◆ WHAT YOU SHOULD DO: Pick up the Kindred blog post after its last line and continue Ian's scene in the same style.

Editing of Kindred is going well, and I'm excited to see the amount of words I can still shave off of the story. Here's a short snippet of the scene I worked on last night and this morning, along with photos taken October of 2006 of the area where Kindred is set, a set of hills and ridges once called the Carraways, near present-day Asheboro, NC. It's the Uwharrie National Forest* now, but way-back-when, before the village that was Asheboro was even named, there were homesteads here, and later gold mines, and always lots and lots of trees and streams and rivers. I chose this area as a setting for a couple of reasons. I didn't want the story set on the frontier, which was deep into the Blue Ridge Mountains by the 1790s, but I do love a steep, hilly, difficult terrain. I needed ridges and draws and waterfalls, and secret places for my characters to stumble upon.
KINDRED
Copyright 2009 Lori Benton
All Rights Reserved
Ian doused himself head to shoulders, letting the creek water trickle beneath his sweaty shirt, open at the neck, then shook his dripping hair and fingered it back from his face. He’d lost another ribbon. The bitty things were as shifty in his keeping as the Reynolds’ shoat.
Squinting through the boughs overhead, Ian judged he had time enough to make himself presentable before he showed his face at table. If he didn’t dawdle. He was a dozen yards along the path when he heard the raven.
It was a raven, he was sure, though its call differed from the usual harsh caws and kruks. He slowed to listen to the gulping, croaking warble. The sequence repeated several times, then a voice spoke.
“Och, will ye hark to her now.”
Ian halted on the path, shock pulsing through him. The raven was quiet now, startled to silence, no doubt. The voice had been a man’s. He scanned the stone-pocked ridge rising on his left, then gazed down-slope through the wood falling to more level land on his right. His hand fell to his knife. No matter that his uncle owned this land, much of it was virgin forest, with cover enough for bear or panther—or man—to pass unseen. Though not necessarily unheard.
“Come here to me, love.”
If the object of the speaker’s affection replied, it fell short of Ian’s hearing, but he was certain the man’s voice had issued from a point upstream, where the creek tumbled from the higher ridge through a slight declivity. He stepped off the trail. The land rose under him, rocky and brush-tangled. Intermittent comments from above drew him on.
“Will ye no’ gang wi’ me, lass?”
“Aye, she’ll gang,” Ian muttered. “The pair of you shall, once I ferret ye out.”

◆ RAW DATA:
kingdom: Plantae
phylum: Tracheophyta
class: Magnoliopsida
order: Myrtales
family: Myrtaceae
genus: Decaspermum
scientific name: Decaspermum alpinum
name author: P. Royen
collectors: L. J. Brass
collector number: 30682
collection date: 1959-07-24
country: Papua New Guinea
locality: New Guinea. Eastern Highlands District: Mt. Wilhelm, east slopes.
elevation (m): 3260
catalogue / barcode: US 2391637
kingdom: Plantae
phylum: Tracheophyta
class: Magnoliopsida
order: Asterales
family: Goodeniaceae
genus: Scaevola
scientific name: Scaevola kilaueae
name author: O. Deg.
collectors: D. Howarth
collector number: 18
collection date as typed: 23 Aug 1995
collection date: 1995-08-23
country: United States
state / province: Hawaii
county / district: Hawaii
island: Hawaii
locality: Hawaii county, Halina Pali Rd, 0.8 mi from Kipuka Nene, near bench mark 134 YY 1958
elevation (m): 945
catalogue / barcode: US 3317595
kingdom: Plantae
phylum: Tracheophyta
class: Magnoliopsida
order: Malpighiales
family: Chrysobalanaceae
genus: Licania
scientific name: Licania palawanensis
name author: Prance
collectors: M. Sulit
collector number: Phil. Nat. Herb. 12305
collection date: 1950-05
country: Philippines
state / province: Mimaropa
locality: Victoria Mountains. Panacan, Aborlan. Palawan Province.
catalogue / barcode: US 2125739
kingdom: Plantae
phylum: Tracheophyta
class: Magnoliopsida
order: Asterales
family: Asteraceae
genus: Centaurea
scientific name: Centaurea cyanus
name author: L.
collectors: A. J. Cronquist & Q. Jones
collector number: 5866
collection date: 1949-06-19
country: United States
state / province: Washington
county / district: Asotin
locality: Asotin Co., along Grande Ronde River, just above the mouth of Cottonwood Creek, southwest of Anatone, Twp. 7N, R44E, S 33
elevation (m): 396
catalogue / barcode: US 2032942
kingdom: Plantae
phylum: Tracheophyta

◆ ANSWER TO THE EXERCISE:
He ascended by handholds the last few yards, sweating again as he grasped a woody laurel shrub and hauled himself over a final rise. Before him the creek cut into the hillside for the distance of a stone’s throw. There the higher slopes of the ridge folded in to form a hollow where river birches clustered, knee-deep in ferns and mossy stones. Sunlight lanced through their mottled trunks. Through them he glimpsed lichen-speckled outcrops mounting the slope beyond, over which the stream spilled in a glassy fall.
It was completely unexpected, and yet he’d the oddest sense of having seen the place before. Then his roving gaze caught what he’d come seeking: a flash of faded blue, deep within the grove. He marked a path through the ferns, plotting his approach.
A harsh kruk rent the stillness.
“Hush, now. Let me finish.”
A woman’s voice this time. He stalked the unsuspecting pair, gaze fixed on the patch of blue. The birches thinned. The patch broadened into the curve of a shoulder, too slight for a man’s. Another step. The shoulder dipped to a slender waist, brushed by tumbled dark ringlets.
She sat on a rock, back turned nearly full to him. At her feet spread a pool that deepened over a stony basin, into which the fall emptied. A basket, nestled in the grass beside her, held a scattering of half-withered blueberries. But berries weren’t on her mind at present. She was hunched over slightly, focused on something in her lap. Grasping the last tree separating them, Ian leaned out for a better look.
Across her lap lay a yellowed scrap of paper, over which her hand moved in short, purposeful strokes. He took a step nearer, disbelieving his eyes.
Beneath his boot, a stick snapped.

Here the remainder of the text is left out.